> [Task description]:
Repeat every entry exactly. Do not include the pictures.
━━ Exercise inputs
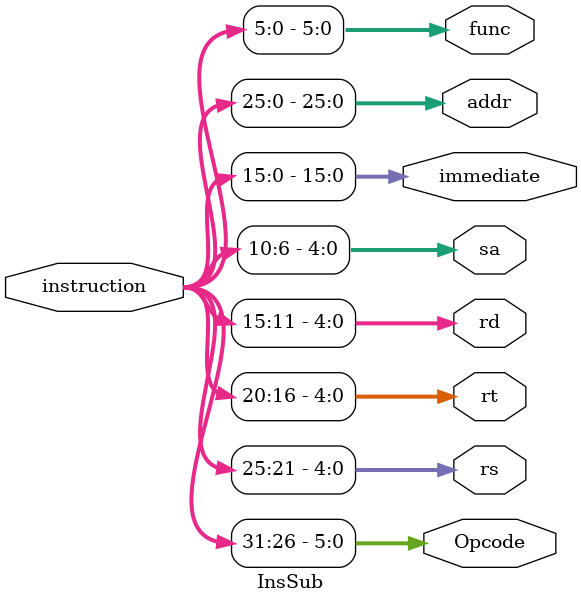
<source format=v>
`timescale 1ns / 1ps


module InsSub(
        input [31:0] instruction,
        output reg[5:0] Opcode,
        output reg[4:0] rs,
        output reg[4:0] rt, //brt
        output reg[4:0] rd,
        output reg[4:0] sa,
        output reg[15:0] immediate,
        output reg[25:0] addr,
        output reg[5:0] func
    );
    
    initial begin
        Opcode = 5'b00000;
        rs = 5'b00000;
        rt = 5'b00000;
        rd = 5'b00000;
    end
    
    always@(instruction) 
    begin
        Opcode = instruction[31:26];
        rs = instruction[25:21];
        rt = instruction[20:16];
        rd = instruction[15:11];
        sa = instruction[10:6];
        immediate = instruction[15:0];
        addr = instruction[25:0];
        func = instruction[5:0];
    end
endmodule

</source>
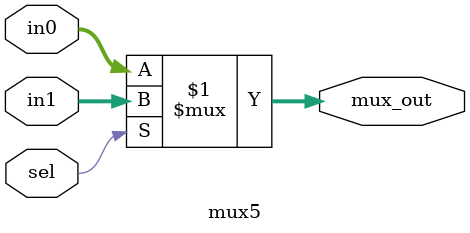
<source format=v>
`timescale 1ns / 1ps


module mux5(
    input [4:0] in0, in1,
    input sel,
    output [4:0] mux_out
    );
    
    assign mux_out = sel?in1:in0;
    
endmodule

</source>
━━━━
> [Solution to the exercise]:
<source format=v>
`timescale 1ns / 1ps


module InsSub(
        input [31:0] instruction,
        output reg[5:0] Opcode,
        output reg[4:0] rs,
        output reg[4:0] rt, //brt
        output reg[4:0] rd,
        output reg[4:0] sa,
        output reg[15:0] immediate,
        output reg[25:0] addr,
        output reg[5:0] func
    );
    
    initial begin
        Opcode = 5'b00000;
        rs = 5'b00000;
        rt = 5'b00000;
        rd = 5'b00000;
    end
    
    always@(instruction) 
    begin
        Opcode = instruction[31:26];
        rs = instruction[25:21];
        rt = instruction[20:16];
        rd = instruction[15:11];
        sa = instruction[10:6];
        immediate = instruction[15:0];
        addr = instruction[25:0];
        func = instruction[5:0];
    end
endmodule

</source>
<source format=v>
`timescale 1ns / 1ps


module mux5(
    input [4:0] in0, in1,
    input sel,
    output [4:0] mux_out
    );
    
    assign mux_out = sel?in1:in0;
    
endmodule

</source>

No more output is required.